O PEPAC Madeira já apresenta uma taxa de execução de 22%, correspondente a cerca de 29 milhões de euros executados, valores que demonstram a dinâmica deste quadro comunitário de apoio ao setor agrícola regional.
Com uma dotação global de cerca de 140 milhões de euros, dos quais 119 milhões são provenientes do FEADER e 21 milhões do Orçamento da Região, o programa assume-se como um instrumento fundamental para apoiar a modernização e valorização da agricultura madeirense.
Com o investimento privado associado aos apoios, isto significa que pode ser derramado na economia madeirense cerca de 200 milhões de euros.

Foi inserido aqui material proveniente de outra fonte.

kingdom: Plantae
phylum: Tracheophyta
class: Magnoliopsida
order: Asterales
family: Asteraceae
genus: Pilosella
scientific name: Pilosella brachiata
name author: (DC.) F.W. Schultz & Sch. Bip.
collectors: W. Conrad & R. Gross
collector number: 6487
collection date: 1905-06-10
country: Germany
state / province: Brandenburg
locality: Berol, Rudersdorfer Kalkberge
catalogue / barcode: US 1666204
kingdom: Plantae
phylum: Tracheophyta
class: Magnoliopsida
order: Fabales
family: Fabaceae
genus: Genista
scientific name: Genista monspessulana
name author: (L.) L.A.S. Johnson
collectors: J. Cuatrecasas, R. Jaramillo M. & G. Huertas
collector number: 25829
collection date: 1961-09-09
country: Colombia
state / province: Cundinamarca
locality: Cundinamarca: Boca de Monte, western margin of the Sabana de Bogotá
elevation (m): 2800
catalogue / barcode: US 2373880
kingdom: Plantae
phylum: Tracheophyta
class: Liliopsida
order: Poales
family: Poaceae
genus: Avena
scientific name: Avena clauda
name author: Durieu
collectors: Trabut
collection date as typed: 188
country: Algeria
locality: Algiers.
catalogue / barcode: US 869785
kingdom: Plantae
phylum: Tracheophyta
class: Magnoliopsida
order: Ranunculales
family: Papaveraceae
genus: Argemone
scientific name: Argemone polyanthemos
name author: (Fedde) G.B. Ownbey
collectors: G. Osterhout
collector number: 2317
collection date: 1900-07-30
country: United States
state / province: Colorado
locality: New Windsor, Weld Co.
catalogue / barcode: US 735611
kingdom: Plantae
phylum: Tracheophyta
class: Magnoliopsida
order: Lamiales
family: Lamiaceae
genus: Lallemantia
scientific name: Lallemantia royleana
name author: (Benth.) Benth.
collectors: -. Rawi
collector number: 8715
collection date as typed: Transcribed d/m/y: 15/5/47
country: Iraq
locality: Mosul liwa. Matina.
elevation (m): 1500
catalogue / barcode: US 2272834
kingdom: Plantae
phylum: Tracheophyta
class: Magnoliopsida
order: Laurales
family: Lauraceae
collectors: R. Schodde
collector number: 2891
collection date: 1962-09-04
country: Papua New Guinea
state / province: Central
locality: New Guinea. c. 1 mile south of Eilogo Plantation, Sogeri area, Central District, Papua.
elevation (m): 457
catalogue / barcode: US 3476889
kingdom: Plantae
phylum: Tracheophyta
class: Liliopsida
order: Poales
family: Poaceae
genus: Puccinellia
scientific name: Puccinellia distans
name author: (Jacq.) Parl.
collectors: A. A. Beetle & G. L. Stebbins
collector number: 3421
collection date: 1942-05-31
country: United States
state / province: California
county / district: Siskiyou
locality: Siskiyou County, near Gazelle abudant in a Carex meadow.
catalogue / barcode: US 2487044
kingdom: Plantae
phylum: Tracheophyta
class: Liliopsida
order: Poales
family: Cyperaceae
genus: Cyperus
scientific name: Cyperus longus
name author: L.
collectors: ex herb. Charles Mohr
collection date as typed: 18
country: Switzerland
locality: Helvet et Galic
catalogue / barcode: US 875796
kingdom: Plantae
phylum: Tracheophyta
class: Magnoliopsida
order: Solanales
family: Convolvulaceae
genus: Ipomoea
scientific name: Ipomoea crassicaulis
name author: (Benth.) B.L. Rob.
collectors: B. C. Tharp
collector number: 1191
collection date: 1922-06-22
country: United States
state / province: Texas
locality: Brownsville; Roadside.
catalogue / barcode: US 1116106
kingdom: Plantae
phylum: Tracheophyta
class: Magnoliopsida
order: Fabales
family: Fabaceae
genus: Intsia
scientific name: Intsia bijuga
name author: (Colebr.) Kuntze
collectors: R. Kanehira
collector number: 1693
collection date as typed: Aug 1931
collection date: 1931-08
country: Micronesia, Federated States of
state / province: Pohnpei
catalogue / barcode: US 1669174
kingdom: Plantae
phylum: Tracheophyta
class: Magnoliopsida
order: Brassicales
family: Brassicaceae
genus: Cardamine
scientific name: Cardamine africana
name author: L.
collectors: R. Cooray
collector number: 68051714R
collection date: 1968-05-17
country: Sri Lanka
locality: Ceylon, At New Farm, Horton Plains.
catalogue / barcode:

“São valores que mostram a importância económica que o primeiro setor tem para a Região”, afirmou o secretário regional de Agricultura e Pescas, Nuno Maciel.
O governante recordou que foram recentemente abertas novas medidas no âmbito do PEPAC Madeira, nomeadamente para investimentos de média e grande dimensão, sendo que já foram apresentadas algumas candidaturas a estes apoios.
“Demos a conhecer o PEPAC Madeira em todos os concelhos da Região e verificámos que existe um claro interesse em desenvolver projetos que tragam mais-valias para o setor. Queremos investimento, mas queremos também que esse investimento traga inovação e tecnologia”, destacou Nuno Maciel.
O secretário regional sublinhou ainda que o PEPAC Madeira representa uma oportunidade para transformar o setor agrícola regional, apoiando projetos que contribuam para aumentar a competitividade das explorações, melhorar as condições de trabalho dos agricultores e reforçar a qualidade dos produtos madeirenses.
“É uma janela de oportunidades que deve ser aproveitada”, afirmou.
Nuno Maciel destacou também que o programa contempla medidas destinadas à preservação das práticas agrícolas tradicionais da Região. Entre estas encontra-se o apoio à manutenção das estruturas vitícolas tradicionais, que passa a abranger os bardos em urze e as latadas de vinha, elementos característicos da paisagem agrícola madeirense.
O PEPAC Madeira inclui igualmente novos apoios à produção integrada e à apicultura, bem como uma intervenção específica para a manutenção dos muros de pedra de croché no Porto Santo, reconhecendo a importância destas estruturas na preservação da paisagem e do património rural da ilha.
Ao nível dos investimentos, os agricultores e investidores podem beneficiar de apoios a fundo perdido para projetos de pequena, média e grande dimensão. No caso dos investimentos de pequena dimensão, entre 1.000 e 20.000 euros, a taxa de apoio é de 70%. Para investimentos de média dimensão, entre 20.000 e 100.000 euros, o apoio corresponde a 60%, enquanto os investimentos superiores a 100.000 euros beneficiam de uma comparticipação de 50%.
Estas taxas podem ainda ser majoradas em 5% quando os projetos integrem o Modo de Produção Biológico (MPB), a Produção Integrada (PRODI) ou sejam considerados Projetos Estratégicos por Resolução do Conselho do Governo Regional.